A coach that you look up to or admire: Patrick Mooney. His love and passion for the game when he coached me in 2015 is always an inspiration.

Assistant Coach: Jamie Millage (ON)

Favourite coaching memory: A favourite that comes to mind is our first nationals with Stud in Ottawa, 2017. It represented a lot of firsts for the players, the parents, the program and our coaching team. Aside from the action at the fields, I can vividly recall a moment from a team dinner where the parents were all laughing together, and the athletes’ table was caught up in conversation about … whatever. It just encapsulated why this is all so enjoyable.  It sounds simple, and maybe I am just feeling nostalgic for group meals,  but it flowed so easily because of all the work and the friendships that had been forged on the fields and on the sidelines.
Advice for new coaches:
I relate to a lot of coaches who get into coaching competitive sports because of a desire to see on-field success – that’s natural for competitive people. But make sure that you are prioritizing and valuing the connections with your players (and parents when possible). Bad with names? Find a way to be good with them.  “Connection before Direction”.

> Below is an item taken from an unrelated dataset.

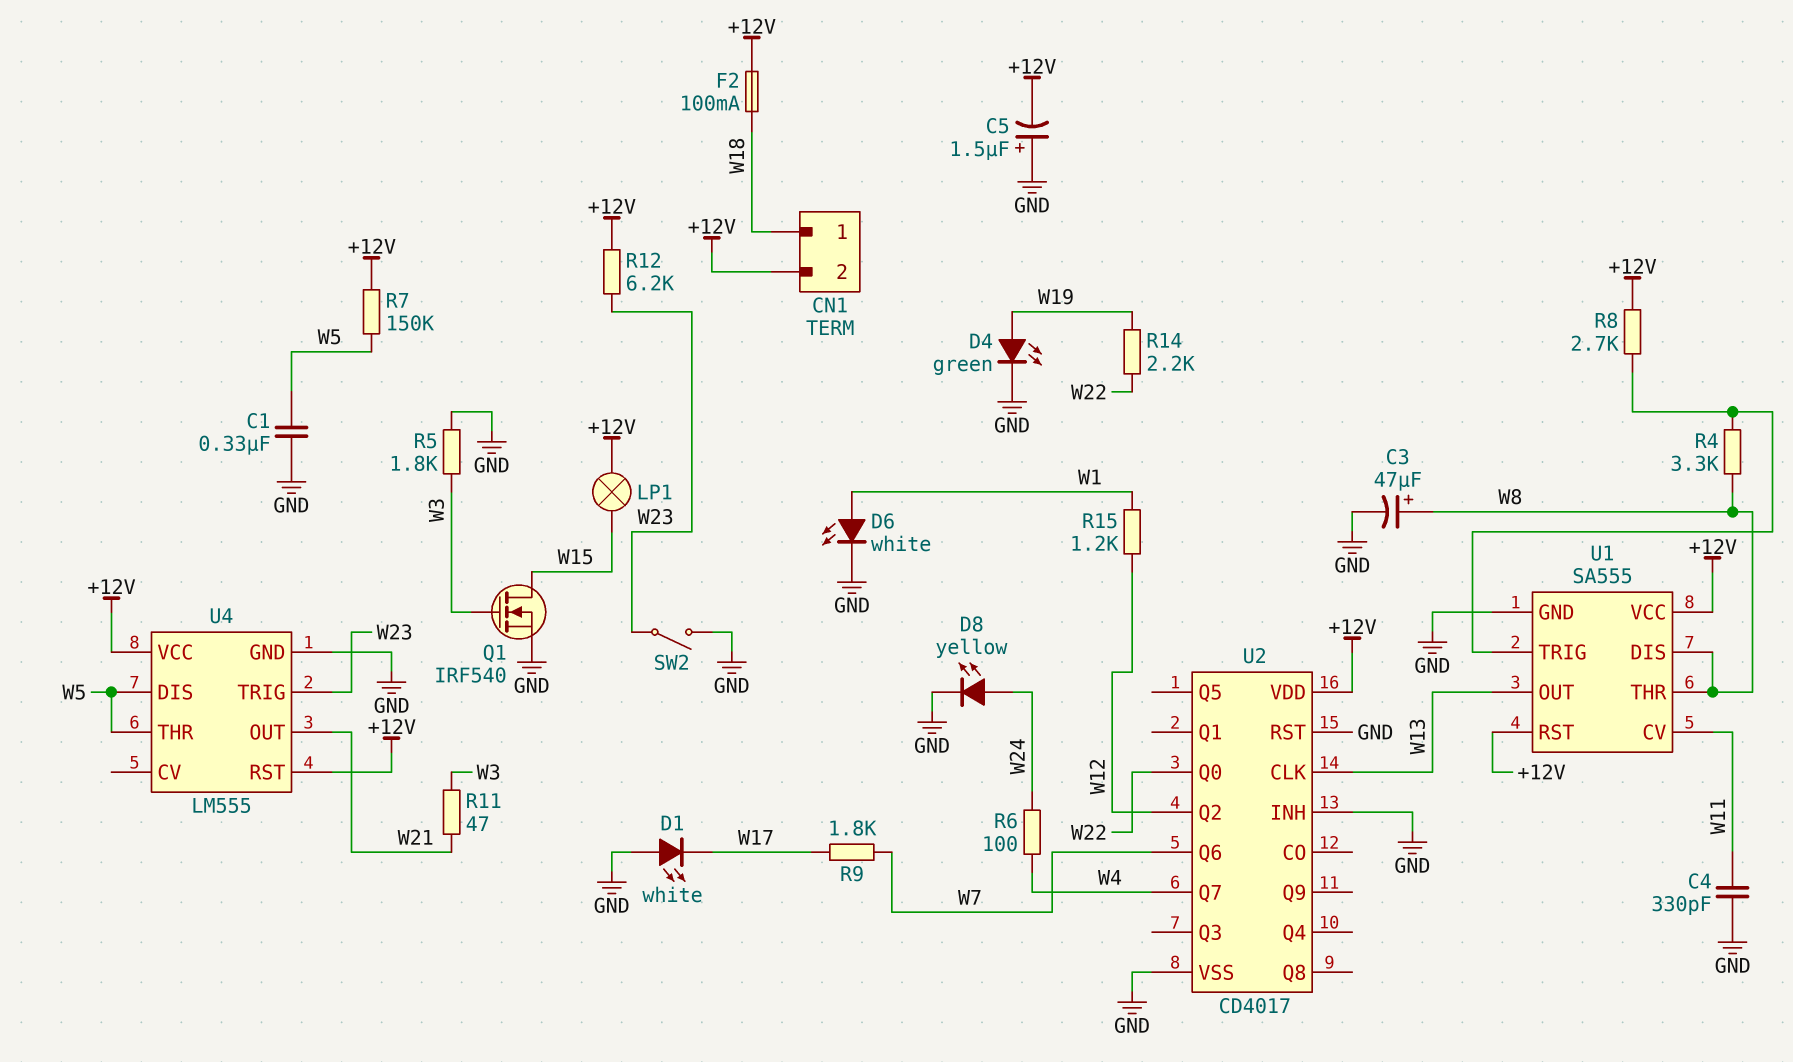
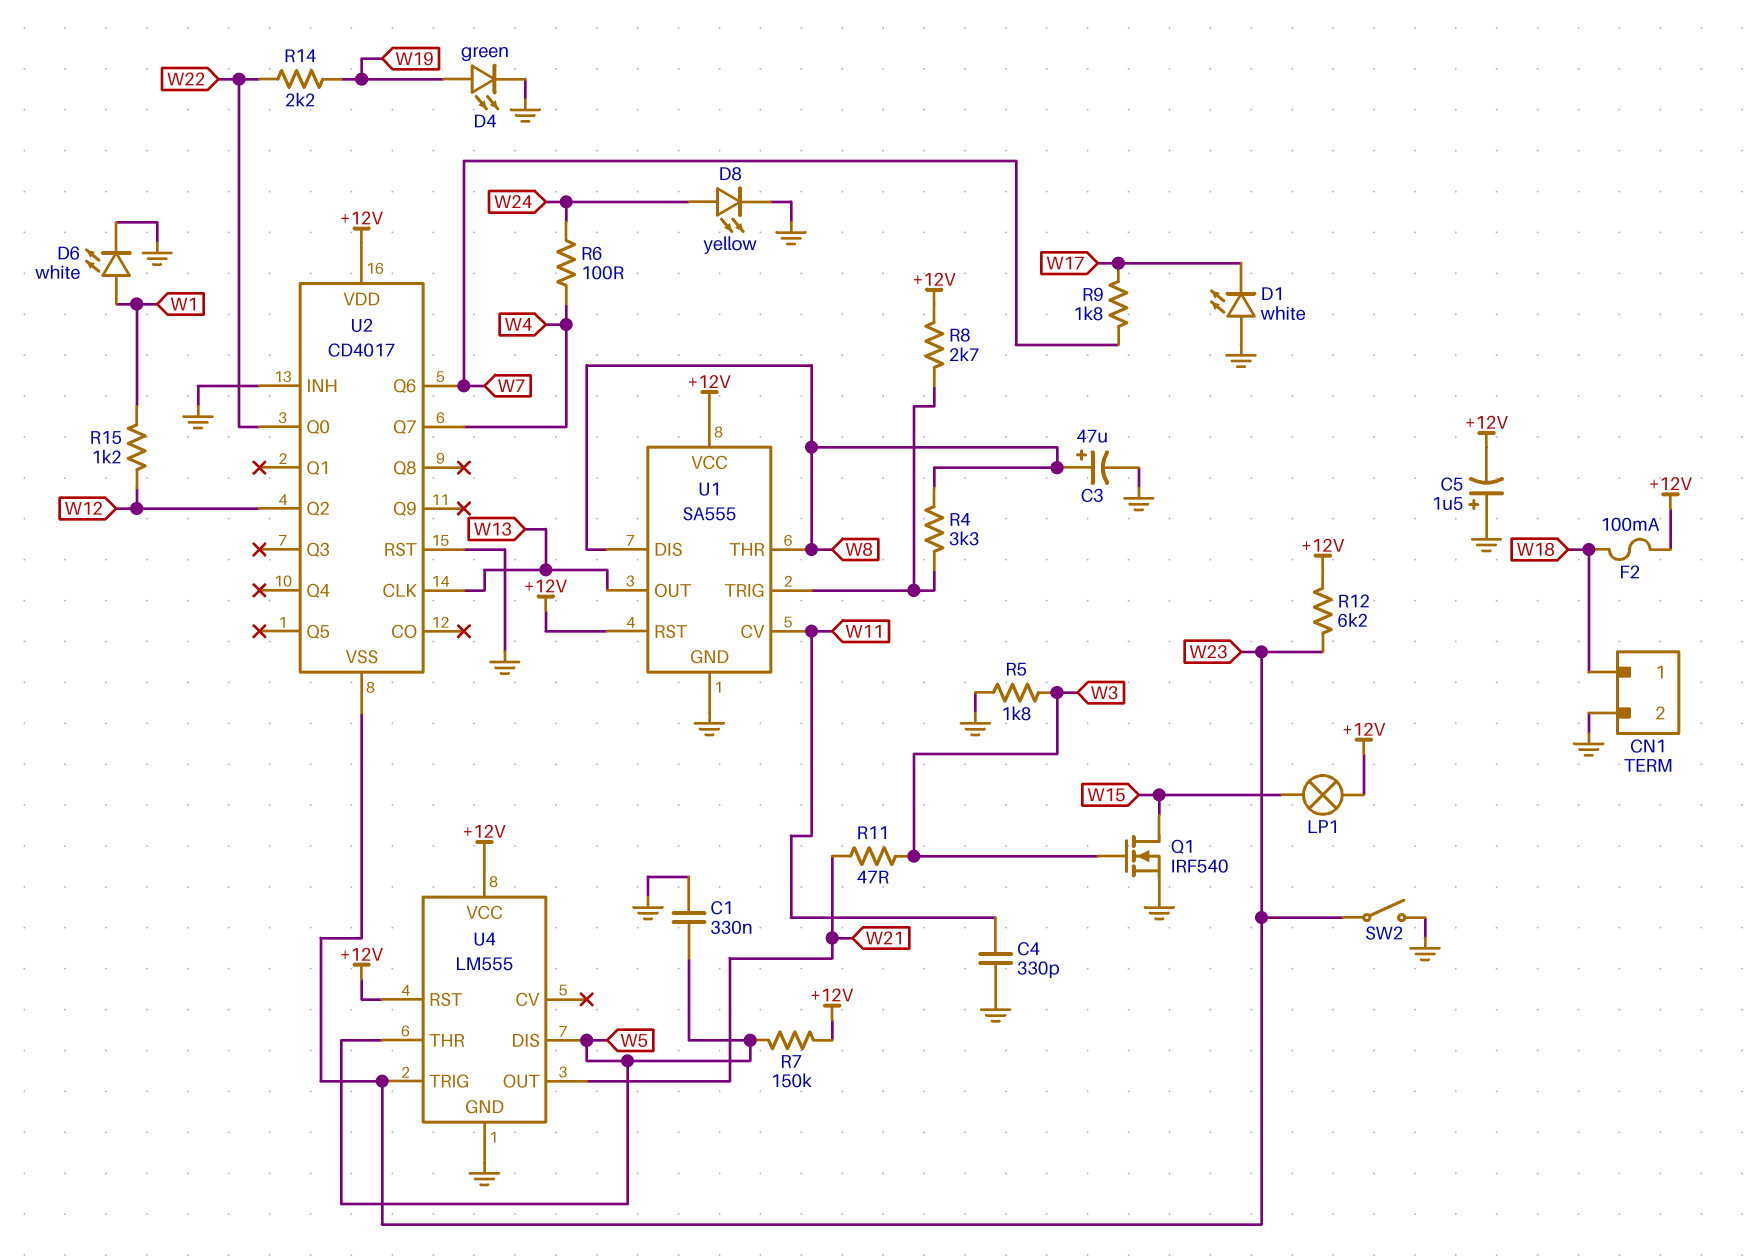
CN1 pin 2: +12V -> GND
U2 pin VSS: GND -> W23

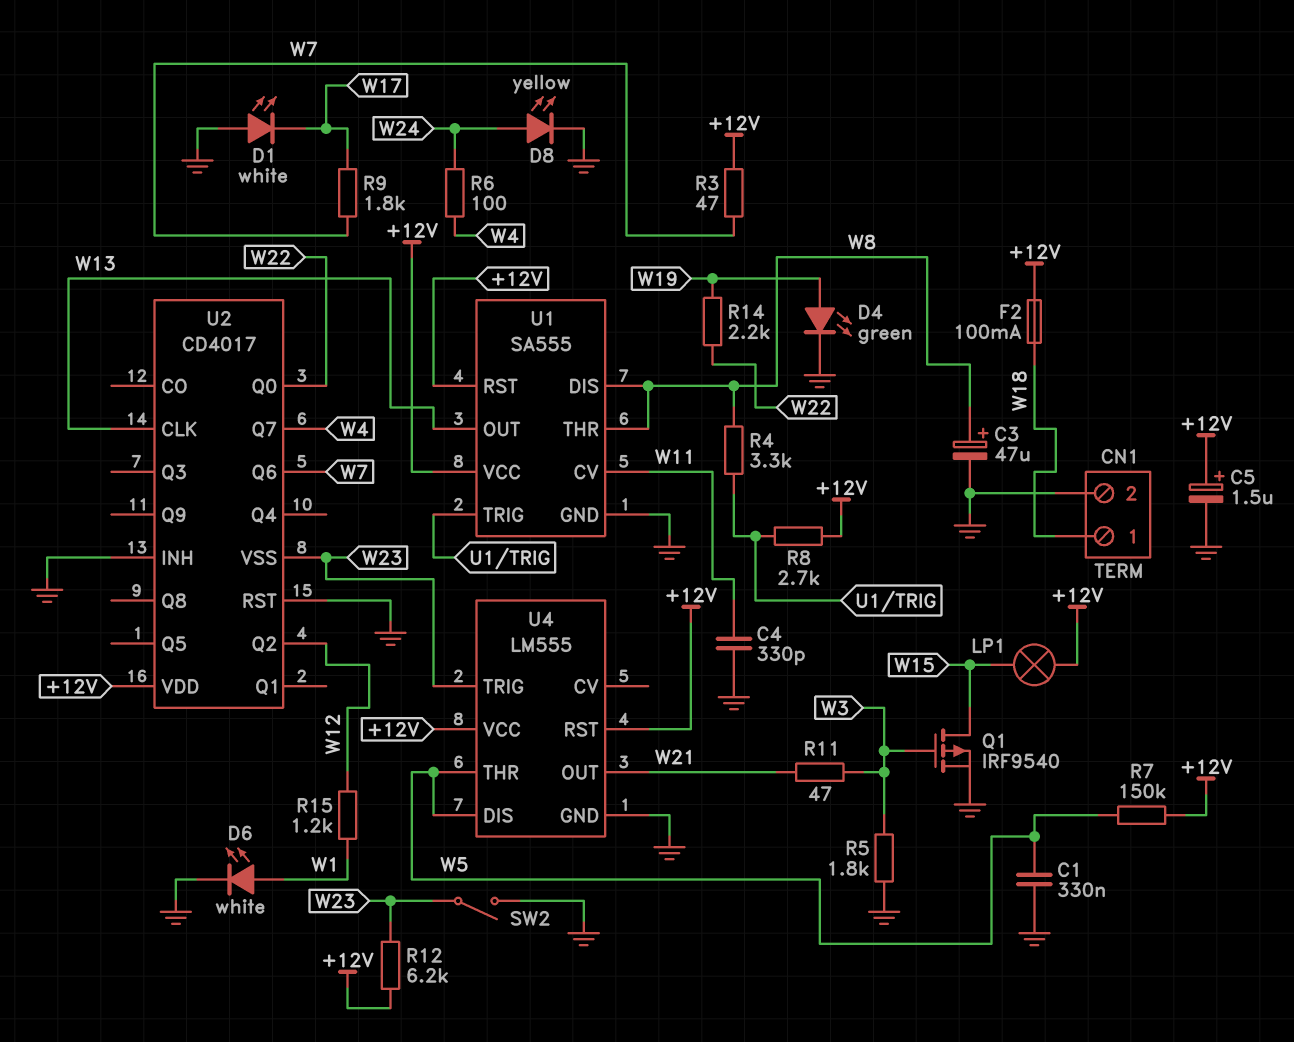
C5: 1.5uF (plus GND, minus +12V) -> 1.5uF (plus +12V, minus GND)
Q1: NMOS IRF540 (G W3, D W15, S GND) -> PMOS IRF9540 (G W3, D W15, S GND)
R3: none -> 47 (+12V, W7)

One thing that you have learned in 2020:
My favourite read from 2020 has been InSideOut Coaching by Joe Ehrmann. Ehrmann believes that the 3 highest values a coach should hold are Empathy, Kindness and Service to Others. Through our teams and our communities, 2020 has done a tremendous job of highlighting how important those values are.
A coach that you look up to or admire:
There are a lot of them. Some I only know of through their public personas and books: Gregg Popovich, Joe Ehrmann, Mike Matheny (Author of Matheny Manifesto).  On a more personal scale: Steve Bialowas (Team Canada Wheelchair Basketball), Luke Phelan, Kenny Big-Time-Ca$h Magill, Joe Millage (my father), and Ashleigh Duffy (my better half).